The main content of the book is organized in three parts. “The Framework” explains the physical set up of the clay field and underlying theoretical principles including neuroscience, attachment, polyvagal theory, and trauma-informed interventions. This section provides a comprehensive over-view of trauma-informed therapy that is useful as a resource even if the reader doesn’t set up a clay field. Then “Haptic Development Building Blocks” describes how the clay field responds to nine essential and progressive childhood haptic developmental experiences. This information describes indicators for the art therapist to have a better sense of the child’s developmental needs that are presenting in the clay field. And finally, in “Case Examples,” practicing art therapists share experiences in the clay field from practical environmental considerations to examples of children’s experiences.
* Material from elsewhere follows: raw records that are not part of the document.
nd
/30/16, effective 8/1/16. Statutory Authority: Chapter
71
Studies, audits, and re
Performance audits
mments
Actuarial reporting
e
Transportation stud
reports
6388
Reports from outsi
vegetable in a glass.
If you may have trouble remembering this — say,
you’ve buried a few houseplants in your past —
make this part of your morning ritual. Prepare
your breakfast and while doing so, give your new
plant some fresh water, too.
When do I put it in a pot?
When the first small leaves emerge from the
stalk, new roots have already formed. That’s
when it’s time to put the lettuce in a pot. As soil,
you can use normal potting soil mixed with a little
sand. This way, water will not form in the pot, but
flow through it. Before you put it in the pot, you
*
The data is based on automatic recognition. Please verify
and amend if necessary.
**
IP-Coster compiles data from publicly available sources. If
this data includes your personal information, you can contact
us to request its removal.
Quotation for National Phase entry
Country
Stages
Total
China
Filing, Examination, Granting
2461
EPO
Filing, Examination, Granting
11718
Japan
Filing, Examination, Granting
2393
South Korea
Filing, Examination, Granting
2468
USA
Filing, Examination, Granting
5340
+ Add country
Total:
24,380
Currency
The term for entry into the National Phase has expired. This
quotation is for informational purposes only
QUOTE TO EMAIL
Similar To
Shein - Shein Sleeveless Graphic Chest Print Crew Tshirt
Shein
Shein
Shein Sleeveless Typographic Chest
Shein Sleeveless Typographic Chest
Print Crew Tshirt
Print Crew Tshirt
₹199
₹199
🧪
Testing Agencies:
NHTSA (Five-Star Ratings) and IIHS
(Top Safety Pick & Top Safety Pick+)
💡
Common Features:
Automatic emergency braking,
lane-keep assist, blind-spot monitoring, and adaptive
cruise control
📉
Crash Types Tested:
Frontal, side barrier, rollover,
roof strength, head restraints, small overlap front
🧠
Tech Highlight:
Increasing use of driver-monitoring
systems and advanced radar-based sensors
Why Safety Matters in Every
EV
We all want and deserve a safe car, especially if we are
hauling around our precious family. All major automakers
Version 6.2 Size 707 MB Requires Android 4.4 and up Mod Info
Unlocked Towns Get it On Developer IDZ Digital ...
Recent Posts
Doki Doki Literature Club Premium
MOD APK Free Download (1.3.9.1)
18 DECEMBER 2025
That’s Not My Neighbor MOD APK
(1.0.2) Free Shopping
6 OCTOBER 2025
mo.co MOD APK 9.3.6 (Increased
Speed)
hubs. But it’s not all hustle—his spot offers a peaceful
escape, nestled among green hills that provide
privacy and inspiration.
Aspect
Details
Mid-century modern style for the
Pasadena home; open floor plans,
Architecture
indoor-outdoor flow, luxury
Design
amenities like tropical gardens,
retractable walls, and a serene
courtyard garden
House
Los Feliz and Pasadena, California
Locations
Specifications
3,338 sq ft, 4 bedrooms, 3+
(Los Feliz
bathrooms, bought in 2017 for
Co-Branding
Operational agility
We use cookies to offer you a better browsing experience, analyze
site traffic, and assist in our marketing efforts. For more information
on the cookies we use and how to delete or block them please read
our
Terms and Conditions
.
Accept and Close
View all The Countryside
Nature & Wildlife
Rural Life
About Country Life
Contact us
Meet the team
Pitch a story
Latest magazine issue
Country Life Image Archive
A helpful description of facilitating a clay field session with a child can be found under “Clay Field Therapy in the School and Preschool Setting” written by Phillipa Rose. Rose’s insights about the “unerring drive children have to complete their unmet sensory needs” (309), and how the clay field “assists people of all ages to arrive at a recognition of their own resilience, a clearer sense of their own worth, and a stronger, embodied sense of self,” (311) underscores how unexpected it is that a simple material and presentation – essentially clay in a box along with a bowl of water and a sponge – can have such profound healing potential for children who are so deeply wounded.
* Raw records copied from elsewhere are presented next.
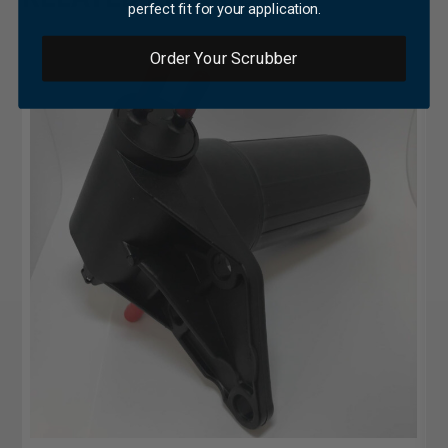
perfect fit for your application.
Order Your Scrubber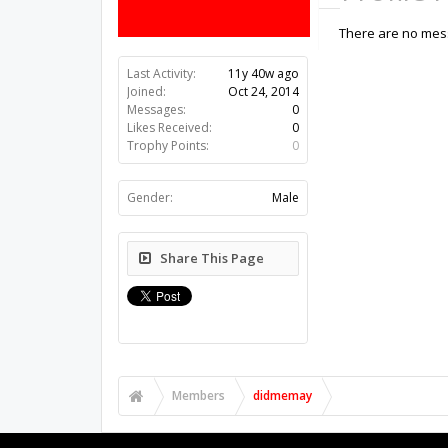
There are no mes
Last Activity:
11y 40w ago
Joined:
Oct 24, 2014
Messages:
0
Likes Received:
0
Trophy Points:
0
Gender:
Male
Share This Page
Members
didmemay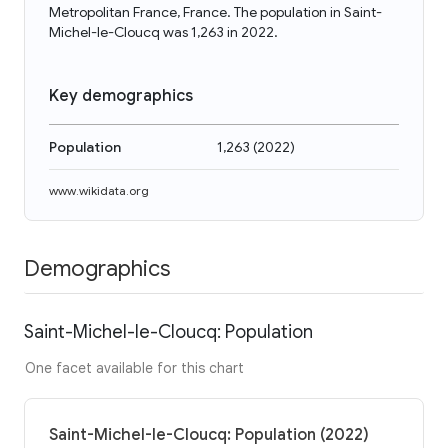
Metropolitan France, France. The population in Saint-
Michel-le-Cloucq was 1,263 in 2022.
Key demographics
Population
1,263
(
2022
)
www.wikidata.org
Demographics
Saint-Michel-le-Cloucq: Population
One facet available for this chart
Saint-Michel-le-Cloucq: Population (2022)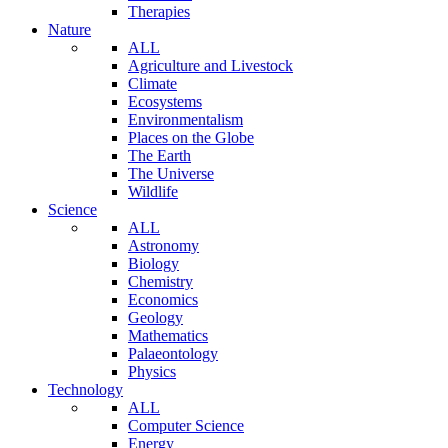
Therapies
Nature
ALL
Agriculture and Livestock
Climate
Ecosystems
Environmentalism
Places on the Globe
The Earth
The Universe
Wildlife
Science
ALL
Astronomy
Biology
Chemistry
Economics
Geology
Mathematics
Palaeontology
Physics
Technology
ALL
Computer Science
Energy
“Elbrecht explains how the process needs to be delivered with more than just enthusiasm and clay in a box for there to be meaningful therapeutic benefit.”

For those interested in clay field therapy training, visit the Institute for Sensorimotor Art Therapy website to find out when and where the certificate program is offered: https://www.sensorimotorarttherapy.com/certificate-in-clay-field-therapy. As with other books about art therapy modalities, there’s a wonder if someone should undertake the training before offering the intervention. Elbrecht explains how the process needs to be delivered with more than just enthusiasm and clay in a box for there to be meaningful therapeutic benefit. The training would provide more in-depth knowledge and reflections back about personal abilities and areas of growth. However, throughout the book are explanations about the physical set up and process, which perhaps suggests the information is intended for art therapists to offer the clay field in their practice.
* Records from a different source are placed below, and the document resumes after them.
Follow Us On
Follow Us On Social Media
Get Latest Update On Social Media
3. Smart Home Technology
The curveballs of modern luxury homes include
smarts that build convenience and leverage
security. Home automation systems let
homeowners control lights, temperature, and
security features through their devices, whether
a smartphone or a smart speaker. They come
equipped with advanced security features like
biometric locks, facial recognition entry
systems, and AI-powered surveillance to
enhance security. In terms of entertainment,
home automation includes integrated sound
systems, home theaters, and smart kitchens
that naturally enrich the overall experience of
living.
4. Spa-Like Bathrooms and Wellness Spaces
For example, the first chapter describes the physical set up of a clay field including measurements, materials, objects, and placement. Expectations of what a session might look like and the role of the therapist provide a context for what an art therapist might expect if they set up a clay field. And Chapter 20 offers direction about setting up a clay field for mobile sessions that is also helpful for studio set up because there is more detail about the type of plywood to build the box, how much clay is used, tarps, protective clothing for the child, and more. Readers seem left to rely on their own judgement as to whether or not they feel comfortable facilitating clay field sessions without training. That being said, there is so much valuable information, insights, and inspiration throughout Healing Trauma in Children with Clay Field Therapy, to make this a valuable resource for all art therapists whether or not they choose to offer clay field therapy in their practice.


References

Elbrecht, Cornelia. (2021) Healing Trauma in Children with Clay Field Therapy: How Sensorimotor Art Therapy Supports the Embodiments of Developmental Milestones. North Atlantic Books.